§ **Excerpt**

■ ■ ■

That is also pushing up a projected dividend from the entire utility operations to $42.9 million — about $10 million more than was projected in early June and about four times the amount stated in the original budget.

That money is earmarked to flow into reserves, including one to buffer tax increases, but the entire report also shows mounting losses in a natural gas production unit that will now need separate reserve cash to operate.

“It’s terrible to have gas prices so low, but we’re burning that into electricity,” said Mayor Ted Clugston, who said prolonged low gas prices are now straining cash, not just equity.

“Before the EBITDA (earnings before non-cash adjustments) was positive, and now we’re spending cash. We have done divestitures and the growth strategy hasn’t happened as fast as we’d hoped, but there are interesting prospects.”

The city’s oil interests are increasingly profitable, but those are dwarfed by the size of the gas portfolio.

In gas production, states the update for the period ending Aug. 31, revenues are now expected to be $10 million lower than expected due to poor pricing and sales.

■ ■ ■

§ **Problem description**
Reproduce the portion of the passage on the city's utility finances starting at "That is also" and ending at "cash to operate.". The data that comes next has no connection to the passage on the city's utility finances.

§ **Source data**
■ ■ ■

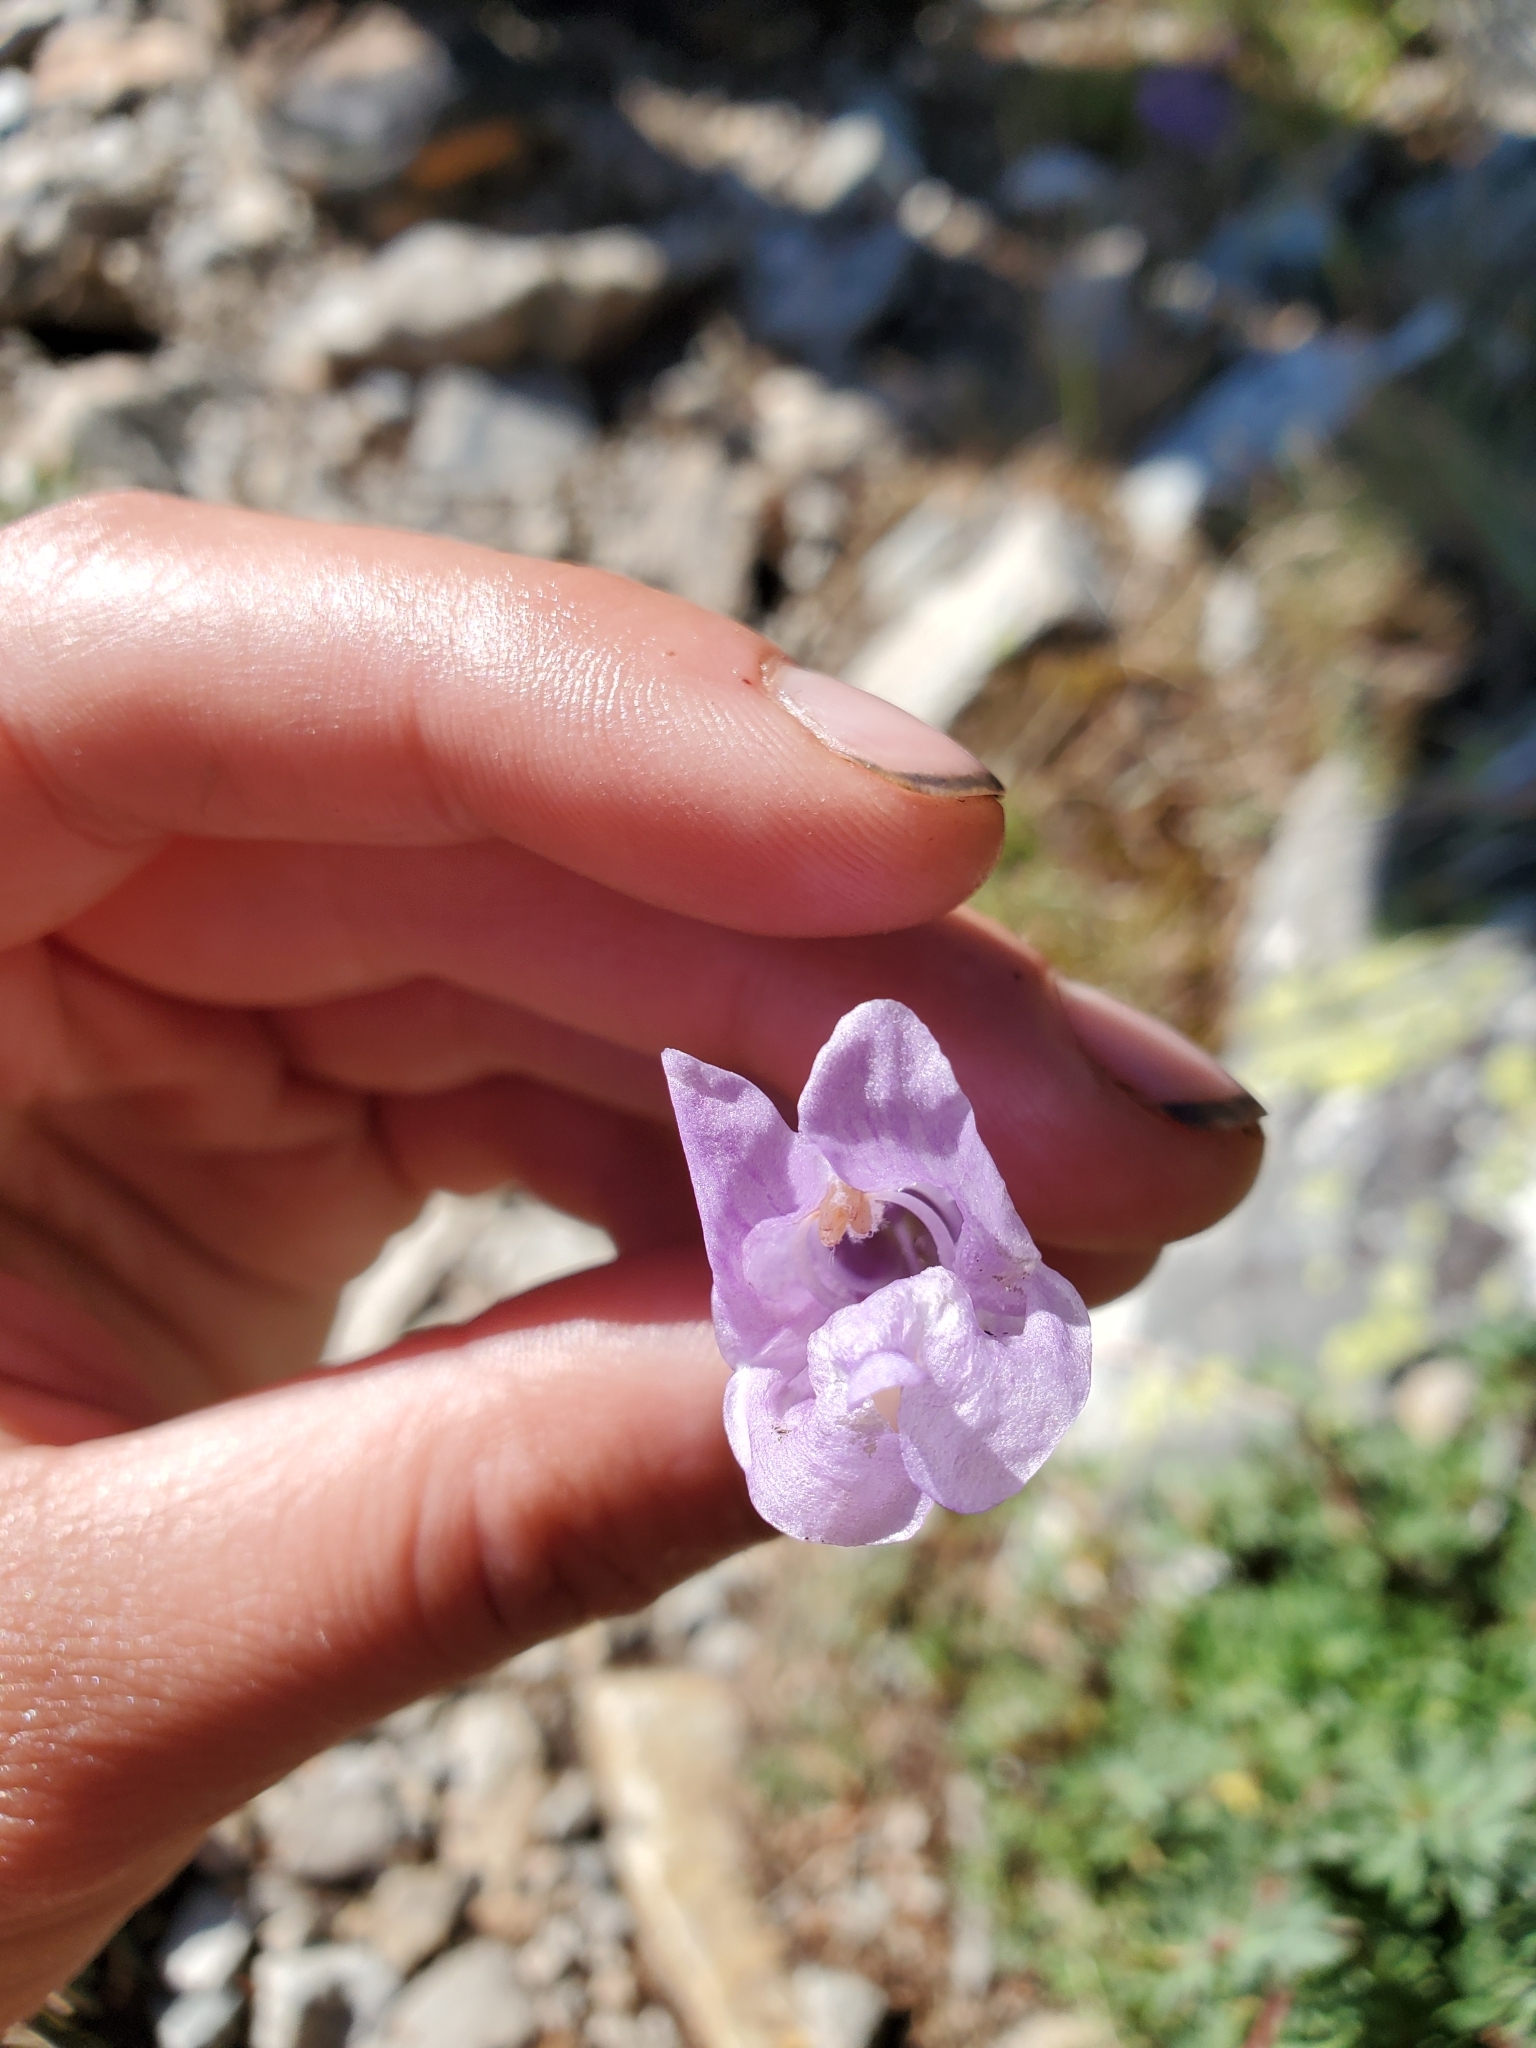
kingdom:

■ ■ ■

§ **Answer**
That is also pushing up a projected dividend from the entire utility operations to $42.9 million — about $10 million more than was projected in early June and about four times the amount stated in the original budget.

That money is earmarked to flow into reserves, including one to buffer tax increases, but the entire report also shows mounting losses in a natural gas production unit that will now need separate reserve cash to operate.